I do believe his value extended beyond his physical performance on the ice. Few teams in recent history have seemed so united in their “go after one of our guys, and the rest of us are coming” stance. You may not need that on all teams, but that’s who the Bruins were, and that’s what he helped provide.

As it should be clear by now, I think he’s been a great Bruin. I mean, not actually A Great Bruin - my heavens, settle down here, putting him in a class with Orr, Neely and Bourque is utterly asinine - but he played his role and served a purpose in the limited minutes he was allotted.

Now, the important message: a lot of hockey players can play, and are willing to play, the same role Shawn Thornton did for Boston. They probably could’ve done it as well, he just checked each and every “little things” box to earn the nod over the next near-identical AHL player. He worked in the community, he said the right things, he got the puck deep, and he would fight anybody whenever he was asked - without getting his ass handed to him.

What I’m saying here, though, is that if the actual hockey playing requirements of a role are so low, and you have to max out your skill-set to fill that job, you’re in trouble when you lose a step. Or a half-step. Or a quarter-step. Or a tenth of a…

Shawn Thornton never had a step to give, but age - he’s 37 next month - has taken one anyway. It probably did awhile ago.

Now he’s in a situation where a team is going to look at his career, and sign him to be a mascot.

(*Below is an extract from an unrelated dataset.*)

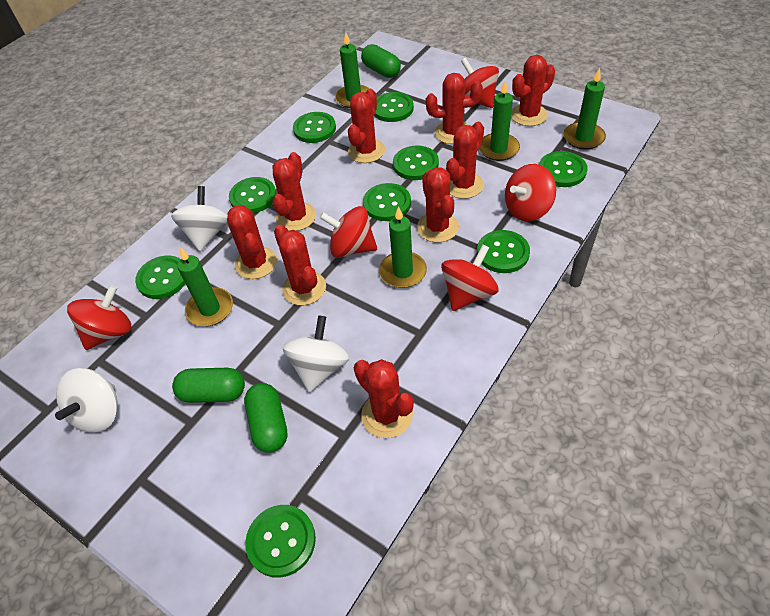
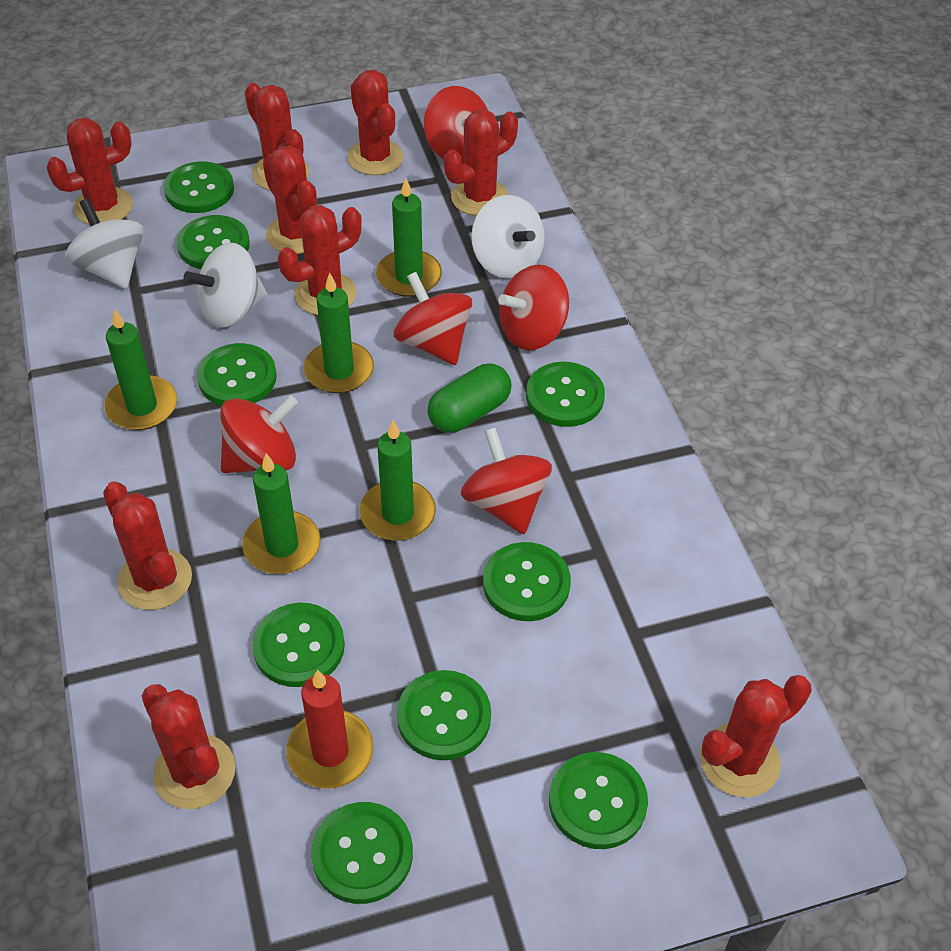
green capsule: [172,368,245,403] [244,383,288,453] [361,44,401,78] = 3 -> [427,363,511,433] = 1
red candle: none = 0 -> [286,670,374,789] = 1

It’s easy to see how a team could look at Thornton and go “This is what we need - a winner with heart and character.” He first showed up in the league some 12 years ago, and now has a unique hockey resume. He’s amassed 660 NHL games (559 regular season, 101 playoffs - how many people have a ratio like that?). He’s won two Stanley Cups. He’s fought like, 150 times. And for all that, he’s earned a (comparatively) meager $5.375 million. (His ex-teammate Blake Wheeler made more than that this past season. Hell, that’s less than half the value of 20-year-old Nail Yakupov’s entry level deal.)

This guy is a grinder who refuses to quit, and we need that, a savvy executive will say.

And so, some team will have a mascot, a name on the bench who can no longer play at a high enough level for all his “intangibles” to matter. If he can’t operate within an NHL game, the things that Bruins fans and media laud about him simply cease to matter. If you can’t play, you can’t play.

If you want to bring in a guy who provides some of the things Thornton does aside from hockey, bring him in as a coach. Hire him to operate within a player development role. I have no doubt that players can be coerced into playing tougher, that they’ll play harder for men they respect, and that they can buy into a culture of toughness.

But I also have no doubt that players like Thornton can be easily dismissed in the room if they can’t do the whole “hockeying” part of the job, and that can take away from those overrated intangibles. If I’m in the dressing room with him, I’m not taking crap for not being tough enough from a guy who can’t handle passes, or can’t keep up with the play. I wouldn’t feel the need to emulate the guy who sits in the pressbox for three game, gets five minutes, gets in a fight, then says rah-rah on the bench. Would you?

Shawn Thornton had a career to be proud of, truly. He fought (often literally) for every game, every win, and every dollar he earned. I don’t blame him for trying to stretch his career into another paycheck, more starts, and more wins. Play til they say you can’t.

But if you’re a team looking to bring in what Thornton brought the Bruins, look elsewhere. Everything he brings to the table is voided by his inability to be a contributing NHLer these days. You’d be bringing in a mascot.